TEXT below:
# AB motor starter



## ponyboy (Nov 18, 2012)

Bump


----------



## erics37 (May 7, 2009)

Give it the ol' Fonz.


----------



## ponyboy (Nov 18, 2012)

erics37 said:


> Give it the ol' Fonz.


Naturally that was my first method. There's 80 of these buggers in the cabinet and it happens randomly to random starters


----------



## erics37 (May 7, 2009)

ponyboy said:


> Naturally that was my first method. There's 80 of these buggers in the cabinet and it happens randomly to random starters


Not too familiar with AB stuff. Is it an MMS? I've found that those can be...... weird...... when it comes to operating/resetting them.

Are yours tripping for legitimate reasons like overload? Maybe you're right; they probably have to cool off a bit or something in order to reset them.


----------



## MTW (Aug 28, 2013)

Black, white, red, yellow, blue.


----------



## nolabama (Oct 3, 2007)

I am thinking it's thermal and takes time to cool down. Check with infrared thermometer if they don't latch . Chances are it's doing its job.

http://www.ab.com/en/epub/catalogs/12768/229240/229254/229469/3100802/Specifications.html


----------



## micromind (Aug 11, 2007)

Those starters very likely have a time delay for O/L reset. Here's why.....

If a motor is overloaded enough that it trips the starter, then the motor is very close to its maximum insulation temperature. If the starter allowed an instant O/L reset, the motor would still be hot. If there's a time delay, the motor will cool......well, somewhat anyway.....


----------



## ponyboy (Nov 18, 2012)

micromind said:


> Those starters very likely have a time delay for O/L reset. Here's why..... If a motor is overloaded enough that it trips the starter, then the motor is very close to its maximum insulation temperature. If the starter allowed an instant O/L reset, the motor would still be hot. If there's a time delay, the motor will cool......well, somewhat anyway.....


Thanks for the info. I haven't given this issue my full attention yet but I can't imagine why any of these motors would be running overloaded. They are for a conveyor that runs off and on for 10 hours a day and when they start tripping there is no obvious pattern in what's been reported to me.
End of TEXT.
DATA FOR ANALYSIS below:
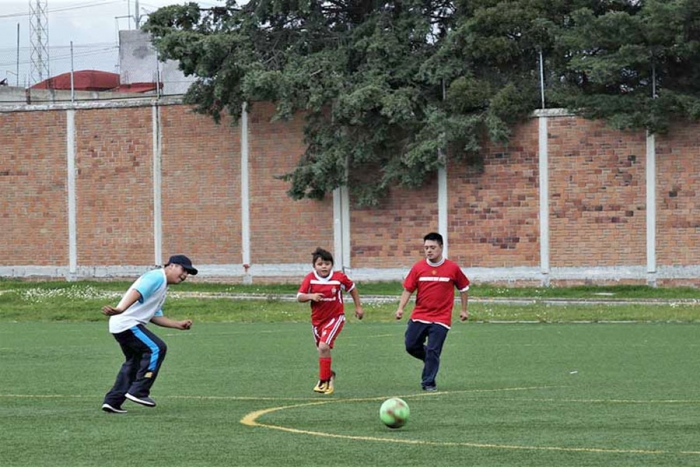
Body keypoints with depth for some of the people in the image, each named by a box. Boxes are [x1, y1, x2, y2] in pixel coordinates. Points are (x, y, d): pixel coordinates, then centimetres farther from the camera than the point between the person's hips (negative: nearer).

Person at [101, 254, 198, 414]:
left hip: (120, 327, 11)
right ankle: (138, 392, -15)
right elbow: (137, 292, -26)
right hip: (127, 323, -11)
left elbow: (155, 316, 23)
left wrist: (178, 324, 14)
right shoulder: (157, 277, -9)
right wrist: (120, 310, -41)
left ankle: (112, 401, 19)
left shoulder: (162, 287, 24)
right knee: (157, 348, -15)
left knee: (134, 362, 19)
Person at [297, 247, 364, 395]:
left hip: (335, 317, -4)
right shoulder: (310, 279, -9)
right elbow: (299, 297, -9)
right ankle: (328, 375, 44)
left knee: (324, 346, -22)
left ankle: (323, 381, -12)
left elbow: (352, 288, 7)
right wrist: (311, 296, -29)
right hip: (317, 320, 4)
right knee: (322, 349, 17)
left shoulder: (339, 277, -12)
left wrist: (358, 307, 11)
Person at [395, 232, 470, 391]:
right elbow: (408, 289, 3)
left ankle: (428, 383, 5)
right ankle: (431, 360, 29)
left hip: (441, 319, -3)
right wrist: (401, 308, -9)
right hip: (419, 317, 3)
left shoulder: (452, 268, -3)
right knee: (411, 346, 1)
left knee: (432, 351, -8)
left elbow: (463, 288, 10)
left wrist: (464, 310, 13)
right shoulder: (418, 268, 0)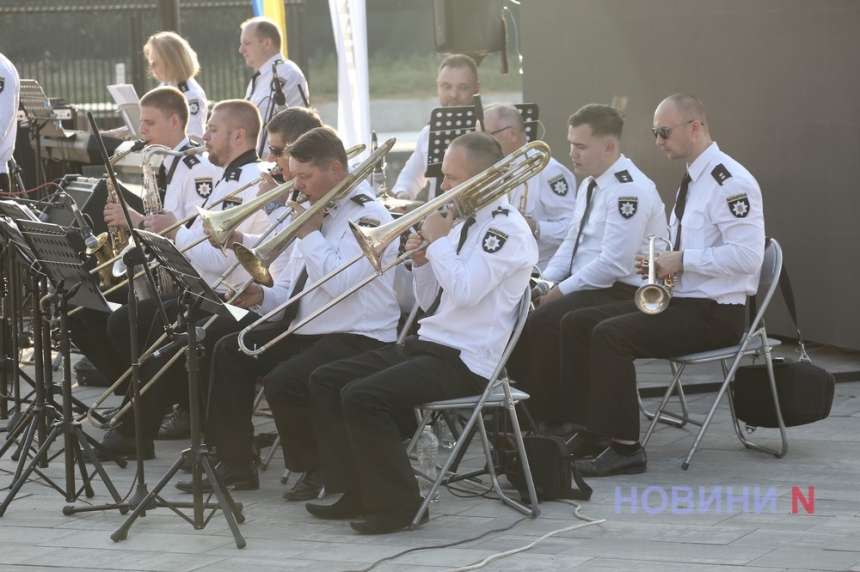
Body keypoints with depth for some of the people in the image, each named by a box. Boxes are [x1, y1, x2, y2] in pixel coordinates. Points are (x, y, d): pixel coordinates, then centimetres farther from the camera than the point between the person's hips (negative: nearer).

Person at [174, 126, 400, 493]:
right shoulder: (318, 213, 15)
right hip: (305, 329, 10)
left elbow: (338, 283, -26)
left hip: (357, 338, -10)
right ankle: (234, 465, 8)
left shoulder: (368, 216, -13)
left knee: (283, 382, -29)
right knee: (230, 352, 4)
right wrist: (261, 297, -2)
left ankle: (314, 472, -3)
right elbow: (290, 289, 19)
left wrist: (309, 234, -14)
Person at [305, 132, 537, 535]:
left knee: (362, 396, -26)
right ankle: (357, 493, 6)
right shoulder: (464, 224, 17)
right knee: (325, 381, 4)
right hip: (428, 345, 10)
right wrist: (422, 261, 3)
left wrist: (439, 241, -13)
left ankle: (397, 504, -14)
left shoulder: (508, 229, -12)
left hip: (465, 362, -10)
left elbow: (463, 292, -24)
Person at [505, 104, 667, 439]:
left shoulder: (628, 191, -20)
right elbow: (572, 243, 19)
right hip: (588, 285, 10)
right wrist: (543, 284, 2)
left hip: (622, 293, -10)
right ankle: (524, 406, 3)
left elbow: (613, 264, -25)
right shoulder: (590, 184, 12)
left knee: (544, 320, -26)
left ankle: (554, 422, -14)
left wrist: (559, 292, -19)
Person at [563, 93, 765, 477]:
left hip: (714, 315, -10)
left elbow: (746, 256, -25)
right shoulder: (692, 180, 16)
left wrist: (682, 260, -21)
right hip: (678, 301, 10)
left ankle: (625, 448, -19)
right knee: (576, 324, 3)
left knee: (610, 334, -26)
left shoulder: (730, 182, -16)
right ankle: (591, 430, 7)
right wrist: (660, 262, 6)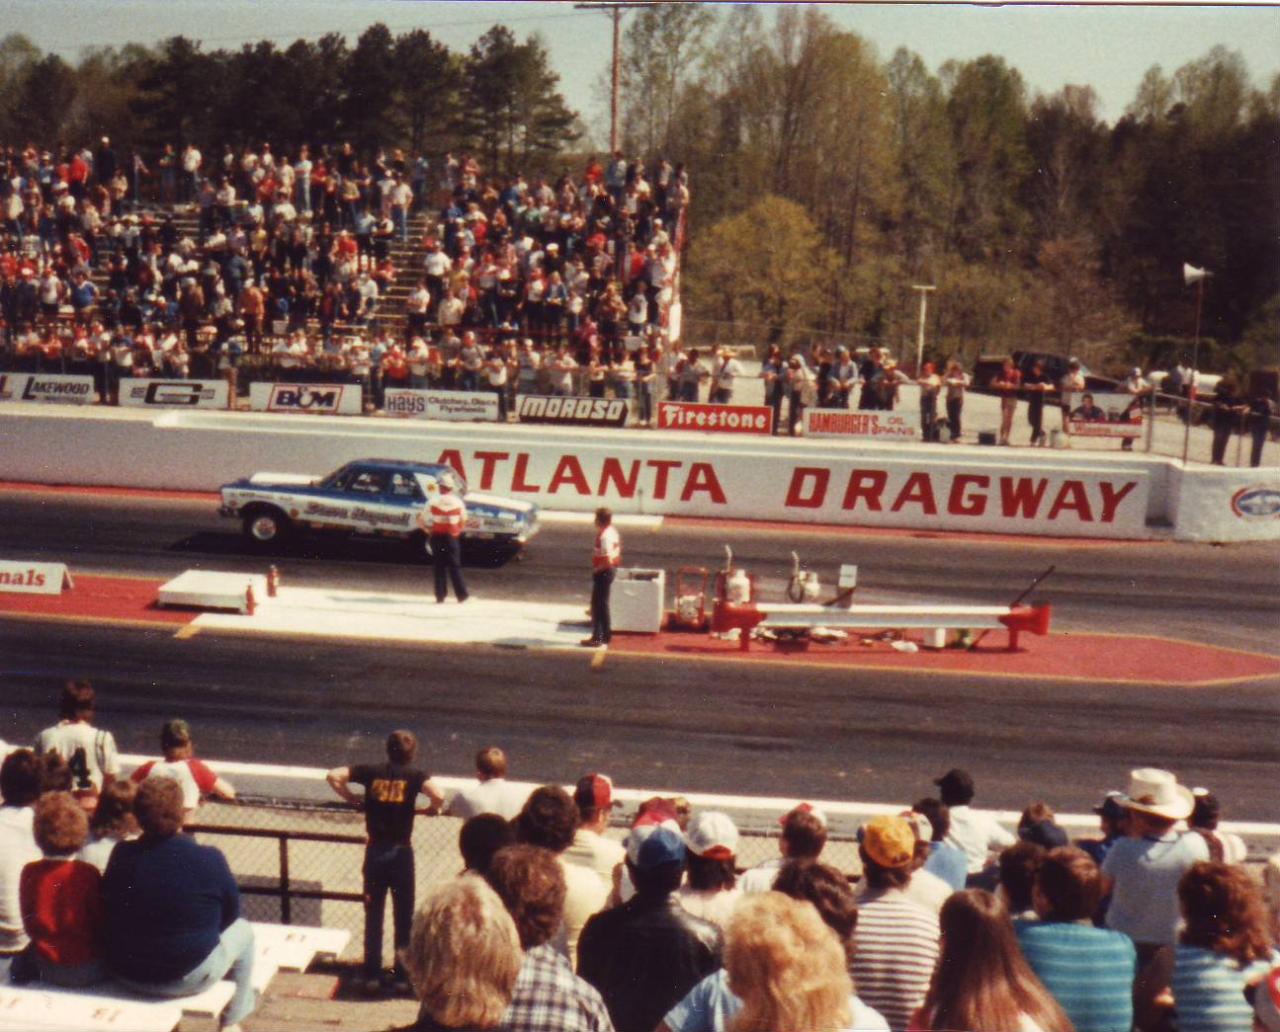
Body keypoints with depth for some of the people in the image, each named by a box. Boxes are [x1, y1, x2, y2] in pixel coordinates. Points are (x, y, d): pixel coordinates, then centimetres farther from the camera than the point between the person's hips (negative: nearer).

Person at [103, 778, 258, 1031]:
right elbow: (231, 912, -4)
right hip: (188, 978, -4)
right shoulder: (209, 860, -20)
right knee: (243, 930, 23)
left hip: (125, 976, 4)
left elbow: (108, 911, 5)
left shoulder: (121, 855, -11)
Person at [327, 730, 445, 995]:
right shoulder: (415, 775, -6)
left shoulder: (371, 771, 1)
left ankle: (372, 976, 11)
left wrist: (352, 798, 7)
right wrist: (432, 809, -1)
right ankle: (402, 976, 13)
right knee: (403, 916, 9)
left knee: (373, 916, 10)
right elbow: (438, 796, -22)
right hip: (401, 852, -2)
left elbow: (333, 776, -4)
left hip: (375, 851, 2)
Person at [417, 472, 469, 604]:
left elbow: (420, 518, -5)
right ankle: (461, 595, 2)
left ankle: (440, 595, 5)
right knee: (454, 566, 5)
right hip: (452, 537, 1)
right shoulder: (458, 502, 0)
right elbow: (463, 520, 11)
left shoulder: (433, 501, -6)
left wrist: (428, 530, 5)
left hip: (437, 536, -1)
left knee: (439, 566, 6)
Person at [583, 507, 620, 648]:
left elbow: (608, 561, -28)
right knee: (602, 603, 19)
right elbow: (618, 546, 19)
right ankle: (606, 635, 27)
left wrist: (596, 569, -15)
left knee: (598, 605, -2)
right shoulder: (612, 530, 4)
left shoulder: (604, 536, -25)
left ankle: (597, 638, 3)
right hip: (611, 569, 10)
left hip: (603, 572, -10)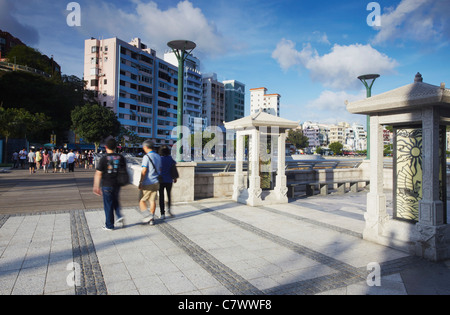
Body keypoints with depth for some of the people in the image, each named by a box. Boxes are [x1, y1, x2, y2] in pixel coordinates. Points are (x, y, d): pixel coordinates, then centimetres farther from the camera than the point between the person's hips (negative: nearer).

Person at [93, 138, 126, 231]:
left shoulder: (104, 159, -13)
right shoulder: (121, 157, -1)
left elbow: (98, 174, -13)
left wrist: (96, 186, -7)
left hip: (107, 185, -4)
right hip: (117, 184, 4)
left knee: (108, 205, 6)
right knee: (115, 200, 26)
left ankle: (109, 225, 15)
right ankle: (119, 216, 9)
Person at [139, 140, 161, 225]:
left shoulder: (146, 157, -13)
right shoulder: (158, 156, 9)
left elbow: (144, 171, -17)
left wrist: (140, 182, -12)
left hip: (147, 183, -6)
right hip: (156, 182, 6)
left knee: (142, 200, 6)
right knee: (153, 200, 10)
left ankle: (147, 216, -6)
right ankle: (152, 219, 12)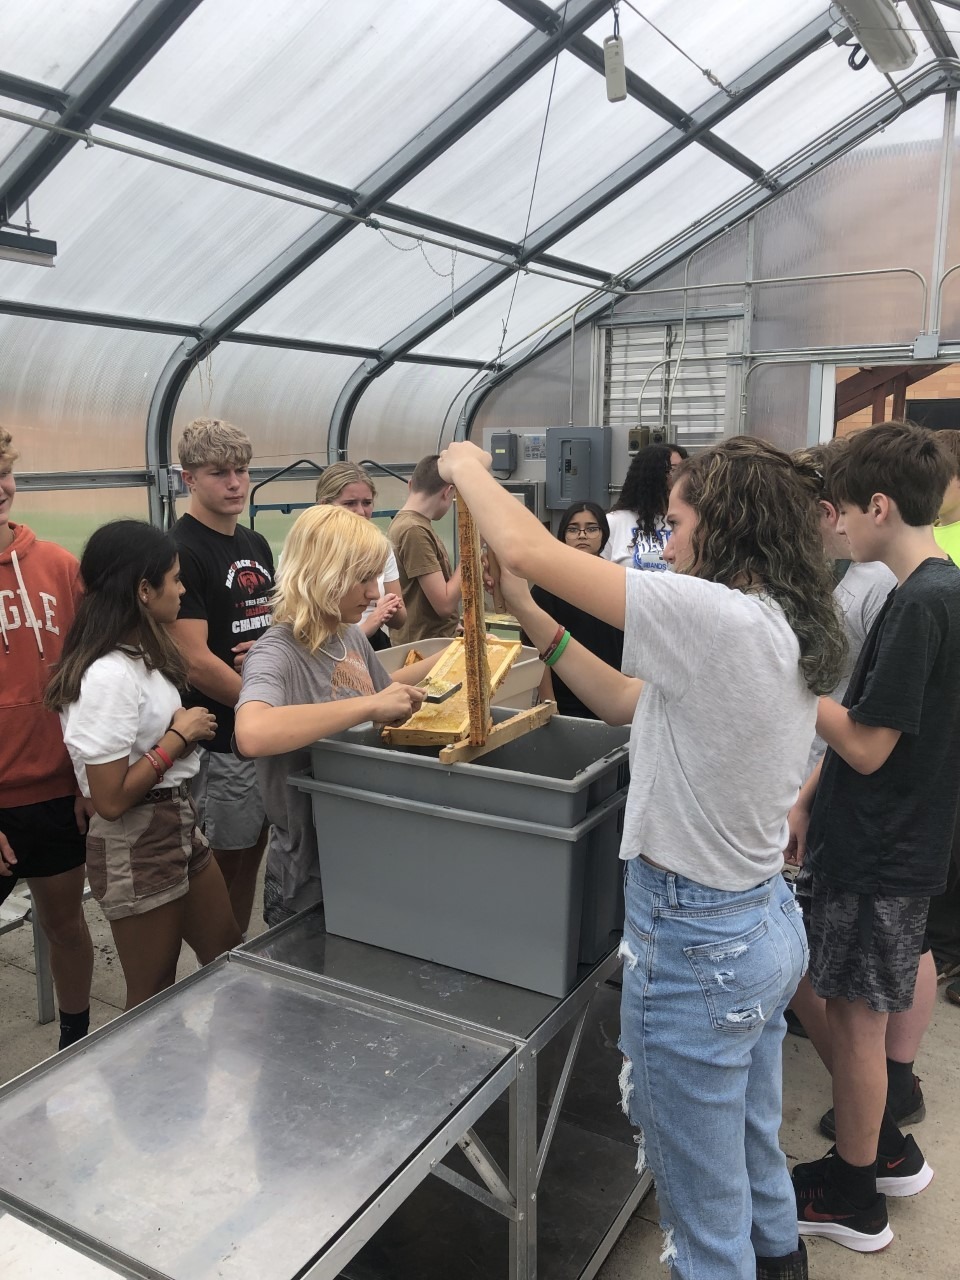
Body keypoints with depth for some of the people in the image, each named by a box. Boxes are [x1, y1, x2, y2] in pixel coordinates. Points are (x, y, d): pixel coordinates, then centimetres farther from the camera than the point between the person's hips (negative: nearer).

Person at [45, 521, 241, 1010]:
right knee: (153, 996, 11)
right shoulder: (109, 676, -25)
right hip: (135, 846, -9)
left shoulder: (141, 656, 3)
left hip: (178, 822, 9)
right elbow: (111, 800, -25)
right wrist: (178, 736, -16)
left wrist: (184, 726, -4)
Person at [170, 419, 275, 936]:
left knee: (251, 855, 18)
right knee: (222, 865, 6)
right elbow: (195, 661, -20)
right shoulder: (182, 552, -15)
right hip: (221, 737, -7)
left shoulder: (256, 544, 10)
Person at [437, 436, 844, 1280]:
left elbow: (526, 550, -27)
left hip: (696, 941, -9)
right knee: (755, 1154, 31)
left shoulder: (717, 615, -27)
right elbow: (628, 702, 8)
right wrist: (531, 618, 3)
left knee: (704, 1206, 15)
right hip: (770, 921, 9)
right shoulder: (788, 631, 3)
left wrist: (465, 467, -8)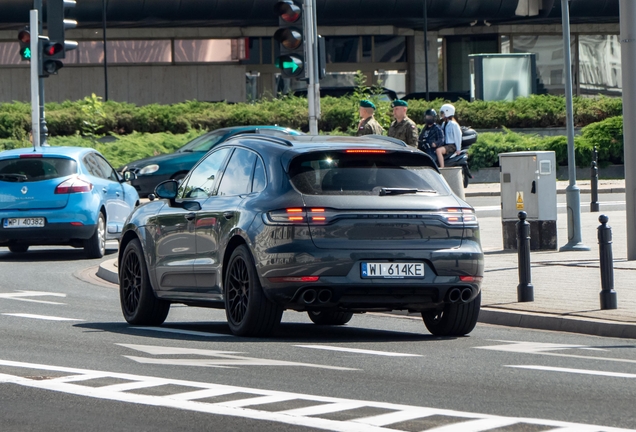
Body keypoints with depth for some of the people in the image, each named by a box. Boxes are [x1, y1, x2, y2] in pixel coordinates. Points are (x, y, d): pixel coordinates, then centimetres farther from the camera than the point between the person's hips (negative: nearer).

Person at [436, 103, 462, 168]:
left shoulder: (453, 124, -11)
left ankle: (442, 168, -38)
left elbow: (458, 136, -12)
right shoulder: (444, 124, 14)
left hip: (452, 146, -10)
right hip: (445, 145, 10)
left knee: (438, 150, -34)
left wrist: (458, 149, -15)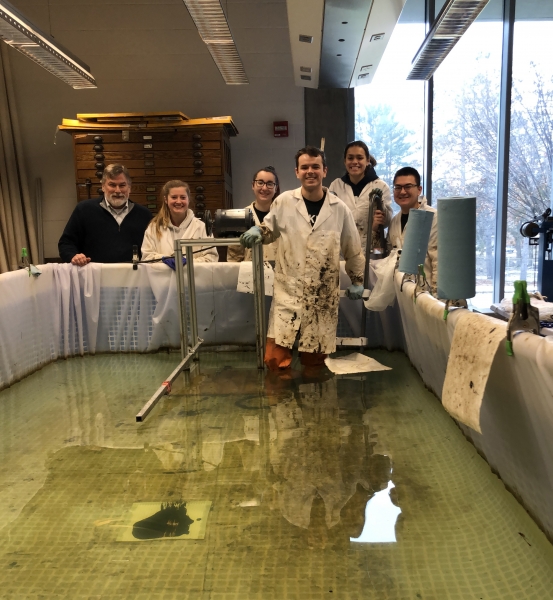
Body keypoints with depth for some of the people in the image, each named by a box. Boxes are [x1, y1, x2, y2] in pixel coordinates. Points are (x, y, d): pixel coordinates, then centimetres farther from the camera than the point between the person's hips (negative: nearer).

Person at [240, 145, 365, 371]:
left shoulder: (339, 209, 0)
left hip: (323, 295, 1)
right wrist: (257, 231, -9)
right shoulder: (283, 202, -2)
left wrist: (357, 281, 15)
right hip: (288, 292, 0)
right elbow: (269, 230, 13)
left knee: (314, 360, 10)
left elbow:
End of DATA FOR ANALYSIS.
COMPLETE THE FOLLOWING:
A: Transcribe the part of the motor starter thread that opens with the words containing "Not too familiar" and closes with "red, yellow, blue.".
B: In the motor starter thread, for how many hours a day does the conveyor run?
Use only the motor starter thread as your source.

TASK ANSWERS:
A:
Not too familiar with AB stuff. Is it an MMS? I've found that those can be...... weird...... when it comes to operating/resetting them.

Are yours tripping for legitimate reasons like overload? Maybe you're right; they probably have to cool off a bit or something in order to reset them.


----------



## MTW (Aug 28, 2013)

Black, white, red, yellow, blue.

B: It runs off and on for 10 hours a day.